Few companies have been fortunate enough to escape the impact of the global recession. But where some firms have encountered calamity, others have discovered opportunity. This is particularly true for small companies that once were hard-pressed to compete with larger rivals. Today, smallness can be a business advantage, says Marc Boroditsky, CEO of Passlogix.

The catastrophic failures of iconic corporations such as AIG, General Motors and Lehman Brothers have put anti-corporate sentiment at an all-time high. Grandiose pension payouts and investment fraud have further undermined the credibility of large organisations—whether justified or not. Big can no longer be equated with secure, and customers are now willing to consider alternatives to large suppliers previously given preference simply because of their size.

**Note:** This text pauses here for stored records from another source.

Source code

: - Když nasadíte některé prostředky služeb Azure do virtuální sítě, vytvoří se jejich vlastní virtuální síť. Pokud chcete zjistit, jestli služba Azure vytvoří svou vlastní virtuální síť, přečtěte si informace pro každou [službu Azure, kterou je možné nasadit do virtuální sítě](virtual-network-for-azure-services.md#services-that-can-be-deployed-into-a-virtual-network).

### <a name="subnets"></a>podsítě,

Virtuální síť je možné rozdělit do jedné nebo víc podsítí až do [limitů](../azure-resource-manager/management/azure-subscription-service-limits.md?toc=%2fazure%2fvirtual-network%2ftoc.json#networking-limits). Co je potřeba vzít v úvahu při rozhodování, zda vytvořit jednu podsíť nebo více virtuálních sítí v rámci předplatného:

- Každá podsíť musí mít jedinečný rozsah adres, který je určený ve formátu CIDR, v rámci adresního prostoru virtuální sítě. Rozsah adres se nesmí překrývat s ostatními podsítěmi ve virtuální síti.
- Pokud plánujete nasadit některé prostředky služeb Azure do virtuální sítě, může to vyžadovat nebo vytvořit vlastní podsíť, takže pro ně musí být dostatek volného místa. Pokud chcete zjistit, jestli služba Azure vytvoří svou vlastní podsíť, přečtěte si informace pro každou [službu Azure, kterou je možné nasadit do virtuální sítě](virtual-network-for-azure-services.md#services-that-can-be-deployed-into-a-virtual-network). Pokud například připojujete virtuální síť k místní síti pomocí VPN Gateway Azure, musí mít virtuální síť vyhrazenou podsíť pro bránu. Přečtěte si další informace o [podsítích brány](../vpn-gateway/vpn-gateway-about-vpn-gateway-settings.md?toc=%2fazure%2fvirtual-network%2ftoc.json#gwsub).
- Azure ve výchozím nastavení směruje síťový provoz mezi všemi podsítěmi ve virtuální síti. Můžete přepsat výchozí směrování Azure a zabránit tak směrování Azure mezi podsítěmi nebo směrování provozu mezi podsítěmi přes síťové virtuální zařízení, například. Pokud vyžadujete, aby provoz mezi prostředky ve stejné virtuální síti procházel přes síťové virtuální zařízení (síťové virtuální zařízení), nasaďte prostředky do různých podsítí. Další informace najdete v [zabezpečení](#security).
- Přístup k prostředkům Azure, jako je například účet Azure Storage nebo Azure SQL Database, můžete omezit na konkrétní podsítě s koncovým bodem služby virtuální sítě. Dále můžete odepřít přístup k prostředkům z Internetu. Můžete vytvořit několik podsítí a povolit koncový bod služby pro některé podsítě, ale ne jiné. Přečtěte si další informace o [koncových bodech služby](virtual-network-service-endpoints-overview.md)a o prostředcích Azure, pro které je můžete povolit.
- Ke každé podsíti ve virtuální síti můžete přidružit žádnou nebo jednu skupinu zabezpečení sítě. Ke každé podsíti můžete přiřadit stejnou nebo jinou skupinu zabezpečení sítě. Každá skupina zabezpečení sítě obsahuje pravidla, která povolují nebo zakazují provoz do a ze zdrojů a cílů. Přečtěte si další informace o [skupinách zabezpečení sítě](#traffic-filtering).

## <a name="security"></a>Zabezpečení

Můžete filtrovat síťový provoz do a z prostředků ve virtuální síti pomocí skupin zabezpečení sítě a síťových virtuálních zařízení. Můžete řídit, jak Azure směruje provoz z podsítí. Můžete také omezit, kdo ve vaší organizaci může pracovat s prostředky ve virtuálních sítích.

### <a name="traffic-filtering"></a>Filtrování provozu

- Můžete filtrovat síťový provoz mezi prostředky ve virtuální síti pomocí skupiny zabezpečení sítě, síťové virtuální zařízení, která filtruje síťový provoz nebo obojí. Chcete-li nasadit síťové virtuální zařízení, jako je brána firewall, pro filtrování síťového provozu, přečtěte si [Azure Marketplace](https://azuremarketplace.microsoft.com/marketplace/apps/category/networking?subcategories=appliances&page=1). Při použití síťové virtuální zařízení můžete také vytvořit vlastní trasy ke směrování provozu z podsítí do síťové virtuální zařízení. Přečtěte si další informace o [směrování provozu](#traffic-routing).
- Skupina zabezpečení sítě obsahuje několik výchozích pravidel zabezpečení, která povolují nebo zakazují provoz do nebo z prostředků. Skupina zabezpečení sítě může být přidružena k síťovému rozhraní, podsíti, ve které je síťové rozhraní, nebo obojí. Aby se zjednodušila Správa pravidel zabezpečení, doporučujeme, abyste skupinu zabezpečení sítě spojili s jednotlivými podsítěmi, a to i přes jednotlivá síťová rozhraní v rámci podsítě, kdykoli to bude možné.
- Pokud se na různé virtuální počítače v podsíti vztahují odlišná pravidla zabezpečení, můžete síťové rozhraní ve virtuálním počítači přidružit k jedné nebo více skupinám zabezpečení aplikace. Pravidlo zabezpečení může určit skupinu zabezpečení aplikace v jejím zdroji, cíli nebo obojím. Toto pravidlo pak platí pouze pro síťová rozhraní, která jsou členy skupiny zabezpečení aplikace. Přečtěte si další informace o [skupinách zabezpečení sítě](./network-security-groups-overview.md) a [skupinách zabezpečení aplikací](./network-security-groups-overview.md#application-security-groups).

In fact, the crisis has brought home a universal truth: trust is the cornerstone of any successful relationship, including the relationship between a business and its customers. People don’t trust companies any more. They trust people.

And this is where smaller companies can have an edge over faceless corporate giants. They often have a more direct relationship with customers that is not yet obfuscated in layers of management, marketing segmentation and interactive voice systems. Larger companies naturally find it much harder to manage individual customer relationships since customers often find themselves dealing with different people each time they call. How can you expect a customer to trust you if they don’t know you?

Smaller firms have greater opportunities to get to know customers personally and develop stronger relationships as a result. This form of investment in customer relationship management pays dividends in a trust-deprived environment. It is the trump card that small businesses are best placed to play.

I run a technology company with just over 100 employees. If my customers have a problem, they know they can pick up the telephone to any member of the company, including me, and we will commit to helping them resolve their issue. It is much harder for larger companies to make this personal level of commitment. That’s one reason that we are prevailing over better-known enterprises like CA, Novell and IBM in head-to-head bids for business.

Nor is trust simply about the relationships you have with your customers. Developing trust needs to start from within: if your own employees don’t trust you, then your customers never will. Building mutual trust at all levels of an organisation from the receptionist to the board is essential. The larger a company is, the harder it is to effectively maintain that trust balance.

In a small company employees have much greater control over their future. If they do an excellent job, there is a good chance that their efforts will be recognised and rewarded, and this gives employees a sense of security. Conversely, in a company of thousands it’s easy to be missed. In an era of layoffs, that’s not a comforting thought.

Of course, trust is not exclusive to small businesses. But small businesses tend to share characteristics—such as customer orientation and direct control of products and services—that naturally foster trust. They also often have reliable owners, committed employees, personal client relationships and low overheads that contribute to a sense of trust and security both within the company and to outside customers.

There’s no doubt the recession is tough on everyone. But it is also providing fresh opportunities for smaller, nimbler companies that formerly didn’t even register on some customers’ radar. You have to prove yourself, but bigger is no longer automatically better. That, at least, is progress.